Doughty, Pearson & Co. v. Walker

54 Ga. 595 | Ga. | 1875

Warner, Chief Justice.

This was an application by the petitioners to the judge of the superior court of the Atlanta circuit, for a writ of prohibition to restrain the defendant, as a justice of the peace, from entertaining and hearing a motion to set aside a judgment rendered by him in his court against a garnishee for the sum of $57 00 principal, with interest and costs, on the grounds stated in the motion. The presiding judge refused the writ prayed for, and the petitioners excepted.

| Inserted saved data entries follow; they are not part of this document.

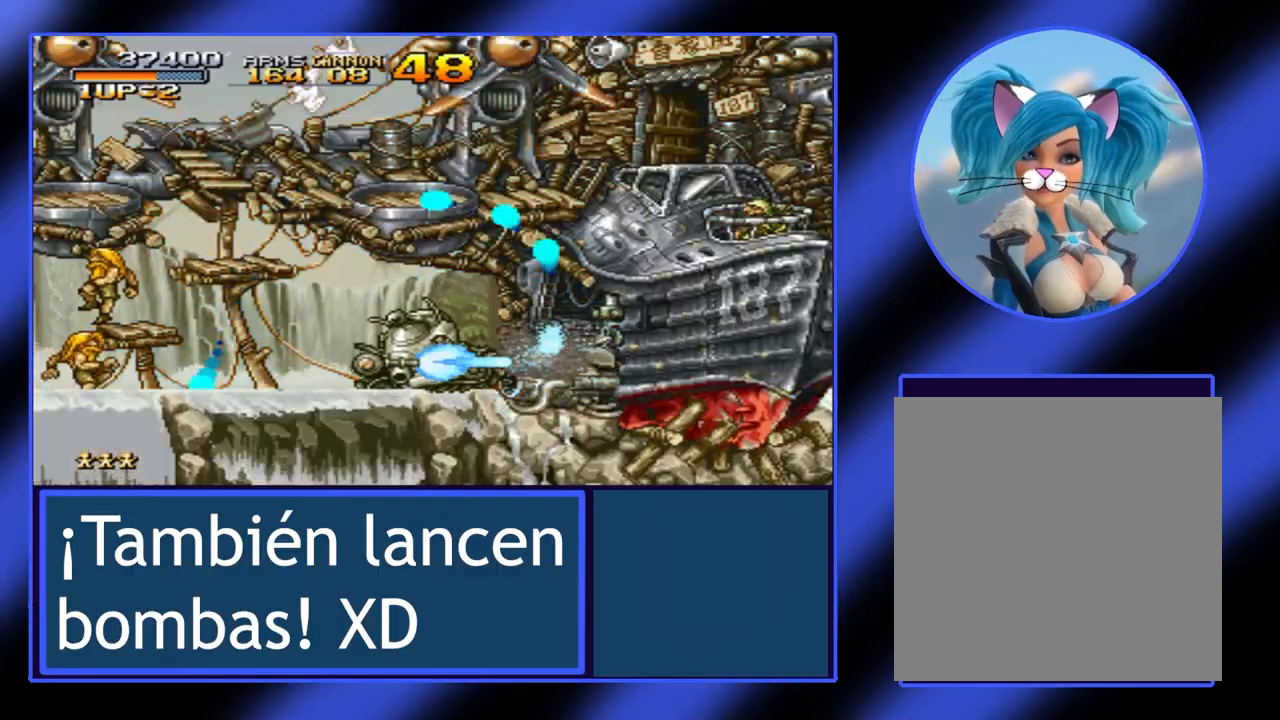
{"buttons": ["A"], "left_stick": "right", "events": [[33, "A", "down"], [133, "A", "up"], [167, "A", "down"], [267, "A", "up"], [333, "A", "down"], [433, "A", "up"], [467, "left_stick", "right"], [500, "A", "down"]]}
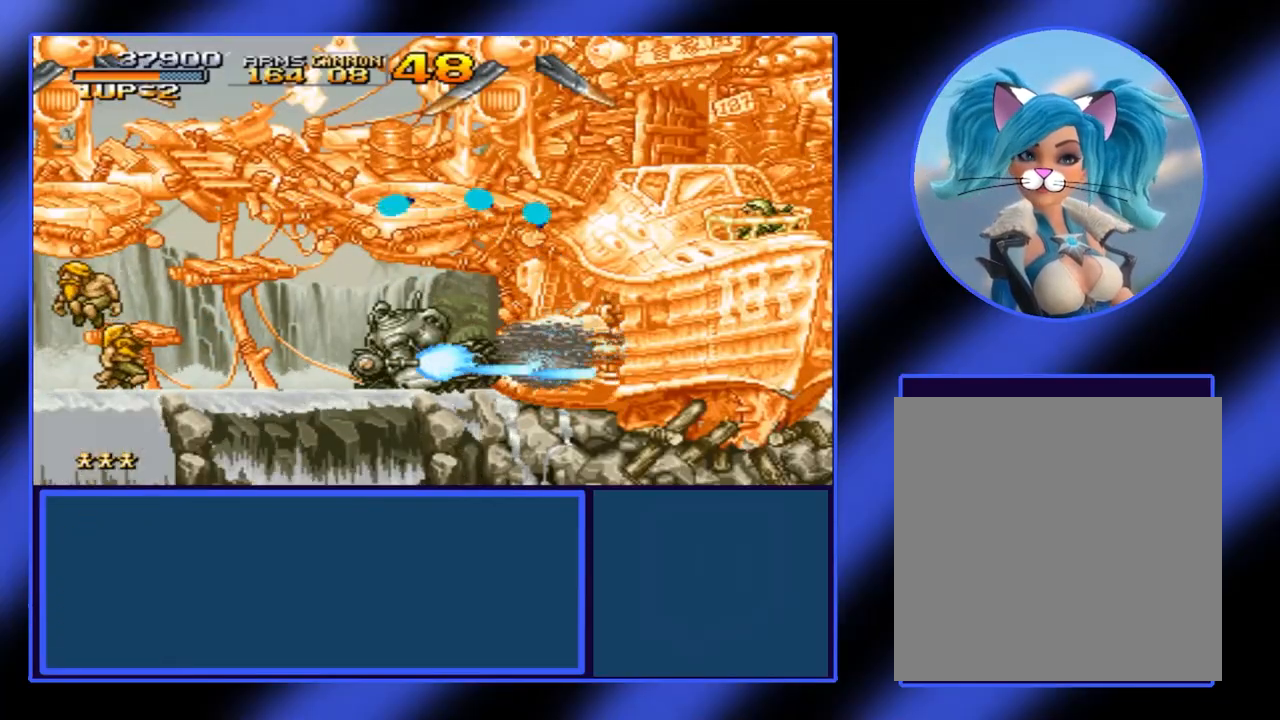
{"buttons": ["A"], "left_stick": "center", "events": [[100, "A", "up"], [133, "A", "down"], [200, "A", "up"], [267, "left_stick", "center"], [300, "A", "down"], [367, "A", "up"], [467, "A", "down"]]}
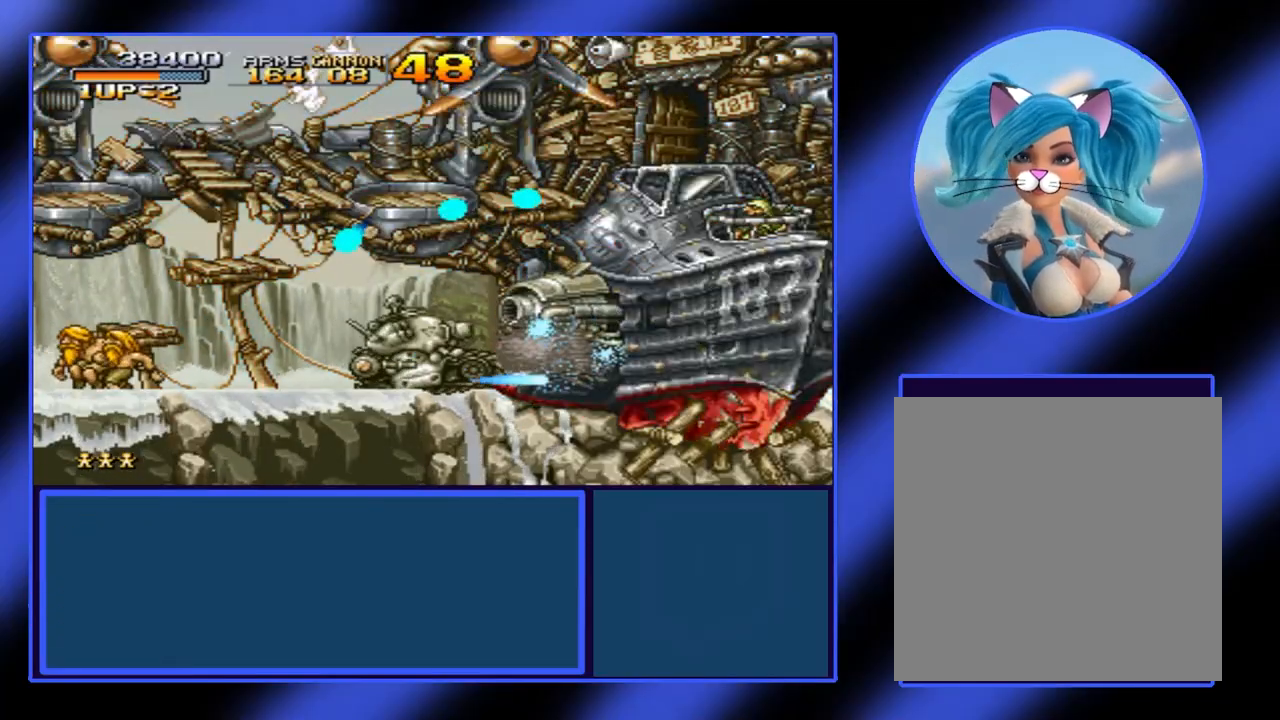
{"buttons": [], "left_stick": "right", "events": [[33, "A", "up"], [100, "A", "down"], [200, "A", "up"], [267, "A", "down"], [333, "A", "up"], [433, "A", "down"], [467, "left_stick", "right"], [500, "A", "up"]]}
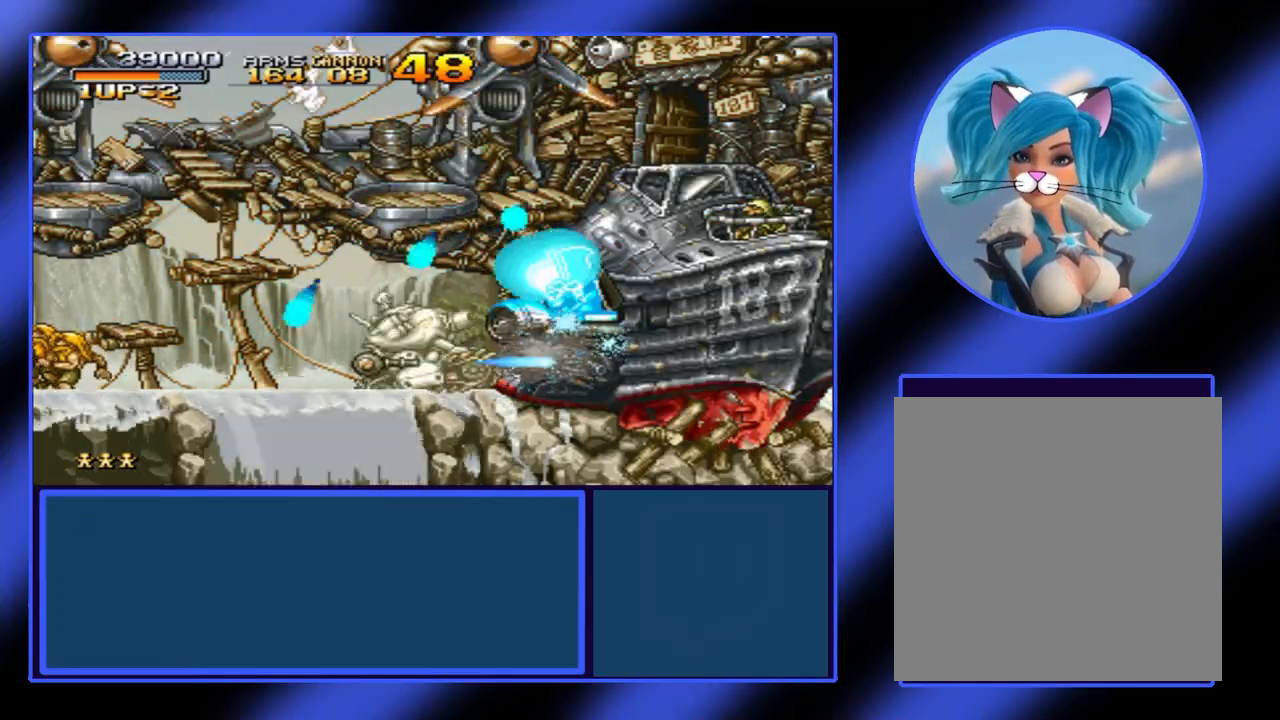
{"buttons": [], "left_stick": "center", "events": [[67, "A", "down"], [133, "A", "up"], [233, "X", "down"], [267, "left_stick", "center"], [367, "X", "up"]]}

1. A writ of prohibition, as defined by Blackstone, is a writ issuing properly out of the court of King’s Bench, being the king’s prerogative writ, but for the furtherance of justice directed to the judge and parties of a suit in any inferior court, commanding them to cease from the prosecution thereof upon a suggestion that either the cause originally, or some collateral matter arising therein, does not belong to that jurisdiction, but to the cognizance of some other court, or if in handling of matters clearly within their cognizance they transgress the bounds prescribed to them by the laws of England : 3 Bl. Com., 112. The office of the writ of prohibition in this state, is to restrain subordinate courts, and inferior judicial tribunals from exceeding their jurisdiction, so that each tribunal shall confine itself to the exercise of those powers with which, under the constitution and laws of the state, it has been entrusted. In our judgment it is a valuable writ, and should be upheld and encouraged on all proper occasions which may call for the exercise of its remedial functions. The practical effect of setting aside the judgment rendered against the garnishee by the justice of the peace, on the statement of facts contained in the record, would be to grant a new trial in the case. We are not aware that a justice of the peace has any lawful power or authority to do that under the constitution and laws of the state, and he might properly be restrained from doing so by a writ of prohibition, if the petitioners had sought that remedy in accordance with the provisions of the statute.

*5972. The writ of prohibition may be obtained in vacation, but must be made returnable in term time, that is to say, to the next term of the court thereafter: Code, section 3201. By the constitution of this state the superior court alone has jurisdiction to issue writs of prohibition, which may be granted or sanctioned by the presiding judge in vacation, and returned for a hearing to the court from which the writ issues, and which has jurisdiction thereof. Whether the defendant in the judgment sought to be set aside by the justice, should not be made a party? Quaere. The petitioners do not pray for a writ of prohibition requiring the justice to appear at the next term of the superior court and show cause why he should not permanently be restrained from setting aside the judgment and for a temporary restraining order until the hearing, but their prayer is, that the presiding judge would grant a rule nisi requiring the justice to show cause upon a day, time and place, to be designated in said rule. The writ was not made returnable to any court, and the judge had no legal authority to render a final judgment in the case except in term time, and that may have been the reason why the presiding judge refused to grant the writ as prayed for as he might well have done.

Let the judgment of the court below be affirmed.